Document structure recognition data

- Opening Delimiter -

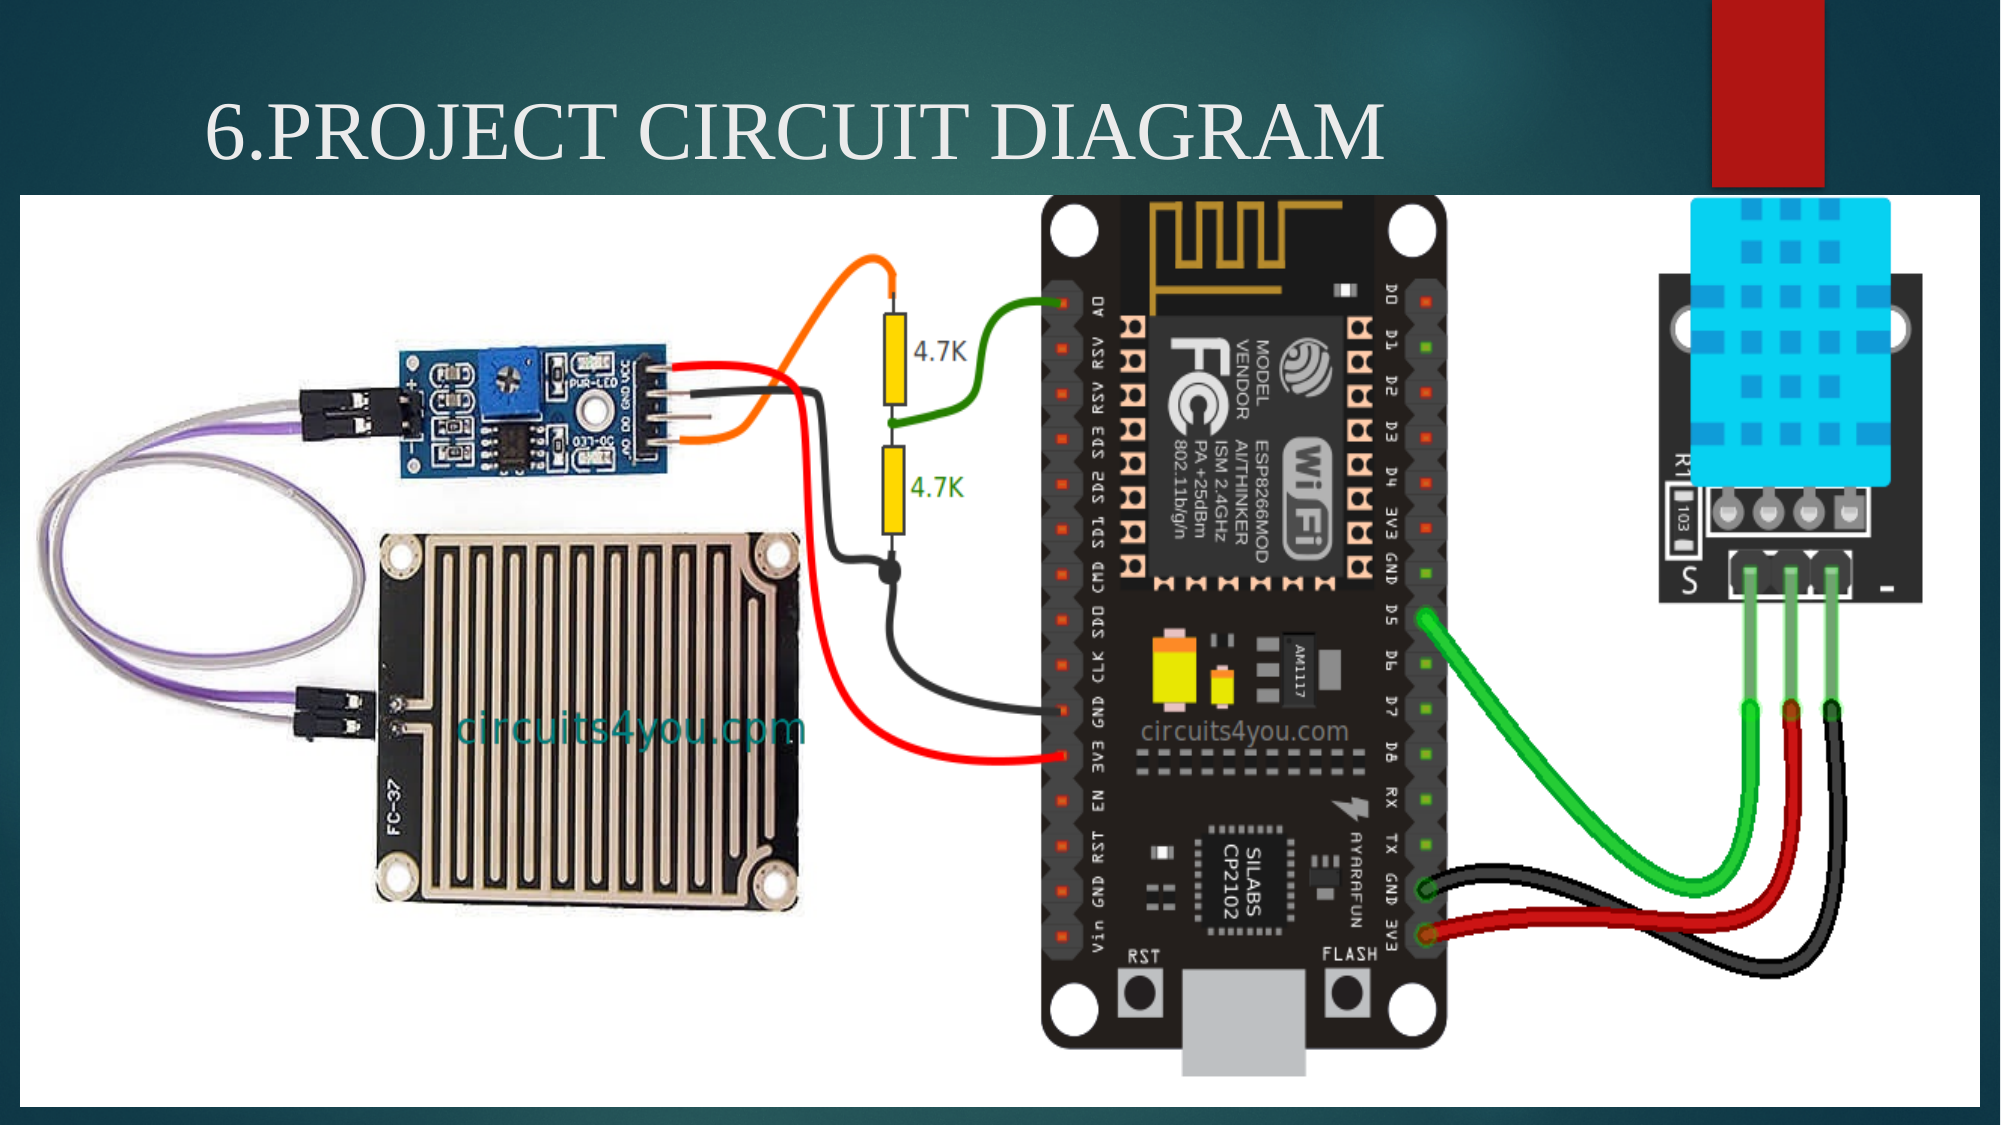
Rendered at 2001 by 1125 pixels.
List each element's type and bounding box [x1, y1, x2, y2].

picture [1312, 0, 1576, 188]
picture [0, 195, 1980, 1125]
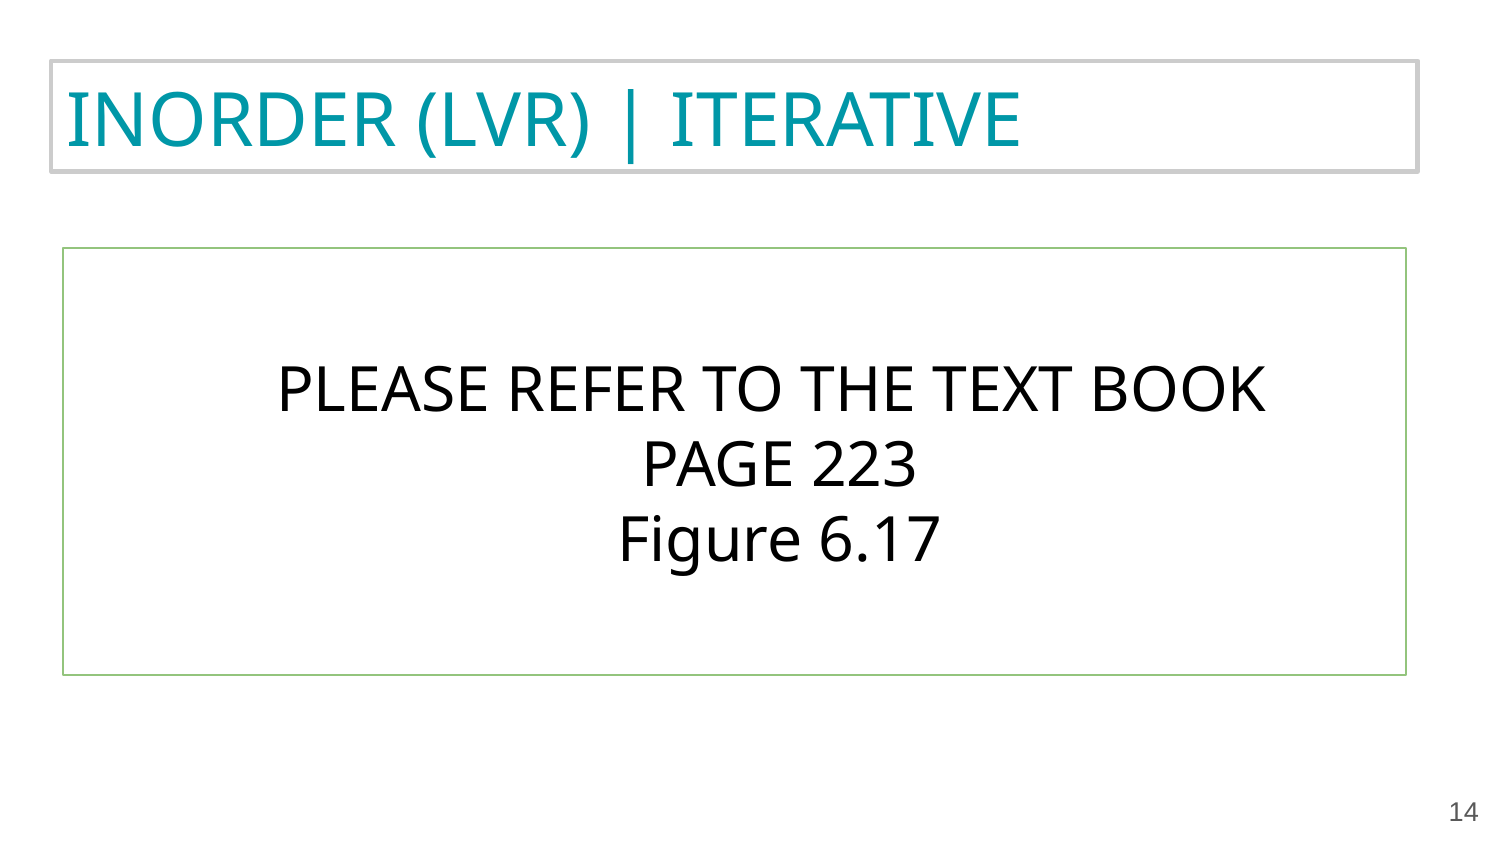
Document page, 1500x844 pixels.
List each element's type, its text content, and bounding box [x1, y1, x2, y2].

- Closing Delimiter -

**Directions:** With the pictures removed, return the data above word for word.

**Response to the exercise:**
Rendered at 2001 by 1125 pixels.
List each element's type and bounding box [x1, y1, x2, y2].

picture [1312, 0, 1576, 188]
picture [0, 195, 1980, 1125]
Document page, 1500x844 pixels.
List each element's type, its text content, and bounding box [x1, y1, x2, y2].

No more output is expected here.